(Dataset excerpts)
"""
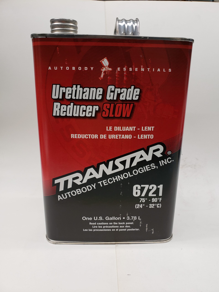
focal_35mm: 26
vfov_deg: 67.3
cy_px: 146
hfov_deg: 53.1
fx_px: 219
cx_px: 110
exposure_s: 1/60
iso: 160
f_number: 2.4
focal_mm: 4.3
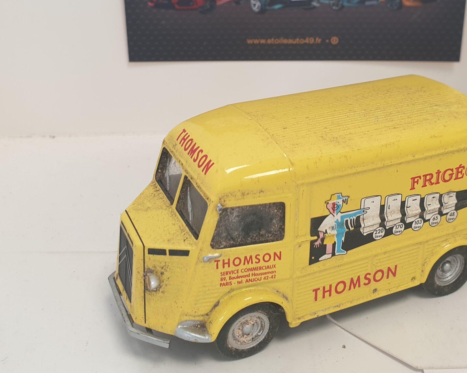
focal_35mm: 45
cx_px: 262
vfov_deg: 33.0
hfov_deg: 41.1
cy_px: 113
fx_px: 622
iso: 80
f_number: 2.4
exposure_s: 1/50
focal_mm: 4.3
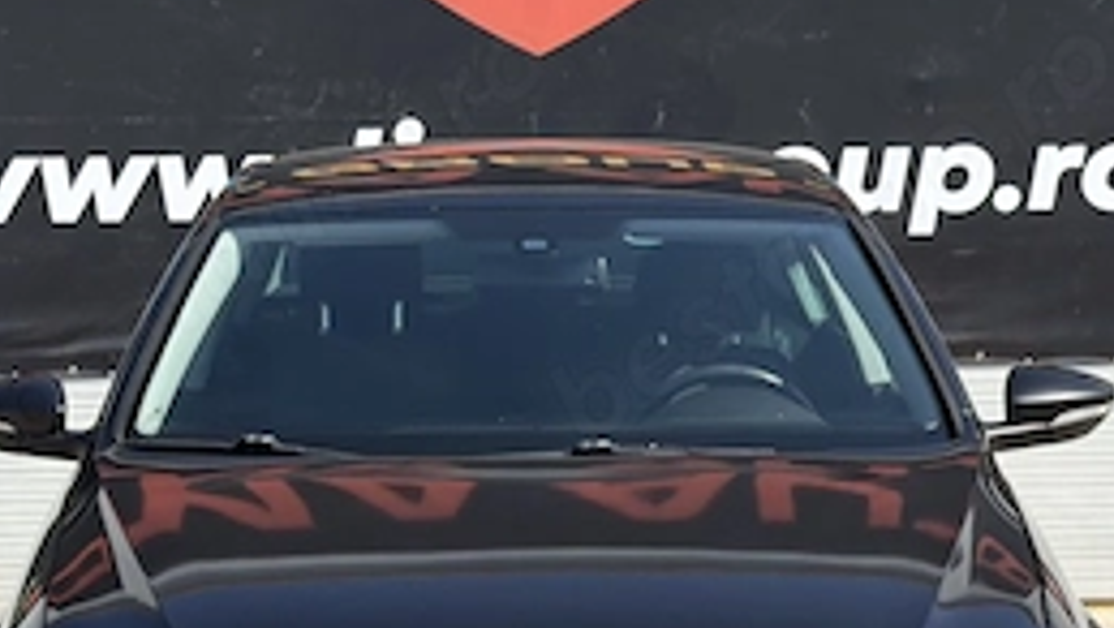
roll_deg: +1.3
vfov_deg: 10.0
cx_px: 598
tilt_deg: -2.3
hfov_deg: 17.7
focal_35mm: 121
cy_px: 288
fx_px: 3576
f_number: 1.78
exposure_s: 1/3891
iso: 80
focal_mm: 6.76
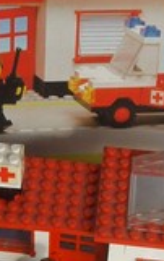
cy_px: 216
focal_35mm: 123
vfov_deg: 16.8
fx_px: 877
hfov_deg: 10.6
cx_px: 3
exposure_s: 1/90
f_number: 3.5
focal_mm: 6.6
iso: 72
"""
After locating the line containing "hfov_deg: 53.1" in the entries above, repeat only it and each later line through the end, exactly, without any pictures.

■ Response area ■
hfov_deg: 53.1
fx_px: 219
cx_px: 110
exposure_s: 1/60
iso: 160
f_number: 2.4
focal_mm: 4.3
focal_35mm: 45
cx_px: 262
vfov_deg: 33.0
hfov_deg: 41.1
cy_px: 113
fx_px: 622
iso: 80
f_number: 2.4
exposure_s: 1/50
focal_mm: 4.3
roll_deg: +1.3
vfov_deg: 10.0
cx_px: 598
tilt_deg: -2.3
hfov_deg: 17.7
focal_35mm: 121
cy_px: 288
fx_px: 3576
f_number: 1.78
exposure_s: 1/3891
iso: 80
focal_mm: 6.76
cy_px: 216
focal_35mm: 123
vfov_deg: 16.8
fx_px: 877
hfov_deg: 10.6
cx_px: 3
exposure_s: 1/90
f_number: 3.5
focal_mm: 6.6
iso: 72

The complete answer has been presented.